A team of researchers followed the impact of the proposition of arranging the blades of a 1,540 KW capacity wind power plant in May, 2024. 5-megawatt wind turbine at NREL’s Flatirons Campus downwind. Credit: Pietro Bortolotti, NREL
Historically, turbines turn in to the direction of wind and follow the Danish concept which was set in the1980s. It is a horizontal design with three blades that face the wind as it turns; also known as the upwind design.
This spring, however, the scientific team from the National Renewable Energy Laboratory in Golden, Colorado, in cooperation with the Technical University of Denmark (DTU), denied this approach.
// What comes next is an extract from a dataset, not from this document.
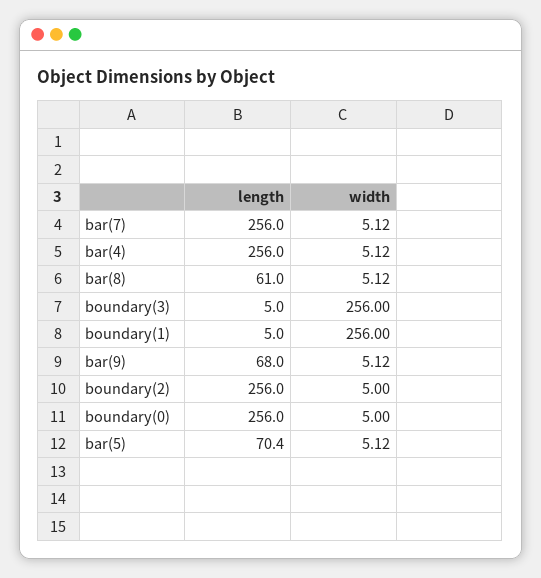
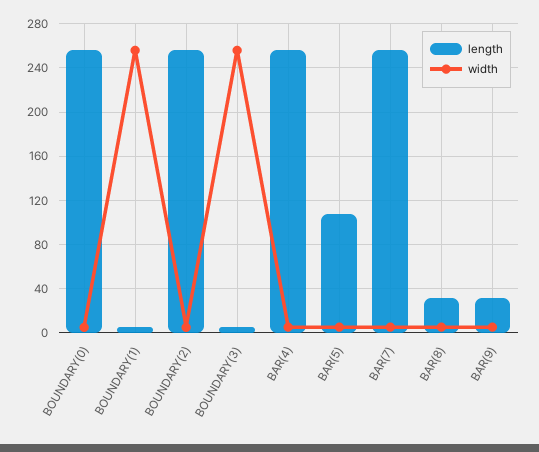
length, bar(8): 61 -> 30
length, bar(9): 68 -> 30
length, bar(5): 70.4 -> 110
They sought to answer: What is the position of wind turbine blades during low wind speed conditions or turning the turbine away from the wind?
“Scientists have had very roasted argument for a long time as to whether all turbines must be upwind or not” said Pietro Bortolotti, a wind energy researcher from NREL and the project manager. “The turbines from the 1980s that comprised this standard were less in size and thicker both in terms of blade and tower when compared to the modern day turbines. ”
The recent experiment was carried out with the intention of giving factual information regarding the efficiency of the upwind design.
Turning the Tables
In order to perform the experiment, the researchers from NREL and DTU turned the rotor of a 1. New 5-megawatt research wind turbine at the Flatirons Campus of NREL in Colorado. These measures comprised of making the wind vane, nacelle and rewiring the generator such that it spins in the opposite direction. “Plus, a million other things that had to be done in order not to break anything,” Bortolotti added.
They were pressed in the efforts of transforming the turbine, Pressure belts and microphones were fitted at different intervals.
“We intended to investigate the techno-economic viability of down wind turbines and used the newly developed instrumentation at DTU which gives pressure distribution on a blade of the turbine,” added Bortolotti.
Assembling other wind energy researchers and technicians such as Jason Roadman, Mark Iverson, Chris Ivanov, Jon Keller and Derek Slaughter the team was able to achieve the physical move and commence data gathering.
A Techno-Economic Analysis
This experiment is one of the last tasks in the framework of the so-called Big Adaptive Rotor (BAR) project and was supported by the U. S. Department of Energy’s Wind Energy Technologies Office. BAR is in favour of onshore wind turbines, and aims at the cost-specific measures and, for example, light and flexible blades.
“We questioned if it would improve flexibility and reduce the costs by going down wind,” Bortolotti stated.
The downwind scenario offers some promising aspects: blades are inevitably deflected outward to turn away from the tower making the constructions lighter and more flexible, and the inclination of the rotor helps to redirect the turbine’s wake towards the ground thus having minimum interaction with other units. Research held also indicates that downwind rotors may be useful in increasing power coefficients particularly in large wind turbines.
However the major demerit is shaft reversal when a blade revolves behind the tower, a sound like a thump is heard and fatigue affects the blade. This fluctuation was recorded when receiving data for 11 hours.
Measuring the Impact
This was achieved since the oscillation caused detectable sound and pressure, notable by special belts placed on one blade and the turbine tower obtained from DTU. These belts gave knowledge to the additional fatigue loading on downwind rotors and gave credence to Aeroelastic numerical models that were created by Open FAST tool by NREL.
“Such devices as pressure belts listed above are essential for confirming the accuracy of the numerical models,” said Bortolotti. These belts the team intends to use in the future experiments on a conventional rotors.
Drawing Conclusions
The conclusion to be made for downwind operations, as per the initial findings of the study that shall be published formally in the last quarter of 2024, is that the advantages do not offset the disadvantages.
“Basically, the research community had limited data from the 1980s and anecdote of this phenomenon,” Bortolotti said. It will be possible to state now that although the next generation of the land based wind turbines will be even larger and more flexible the Danish concept will stay leading.
The experiment can be considered as the success as far as collecting the essential data can be coupled with the safe spinning of a large wind turbine downwind. “We have achieved something that no one believed we can achieve,” Bortolotti summed up this conversation. While this 1. 5 MW turbine might be small by today’s standards, the fact of reducing the rpm of this turbine safely, situated downwind and doing this without breaking a single bolt is also significant.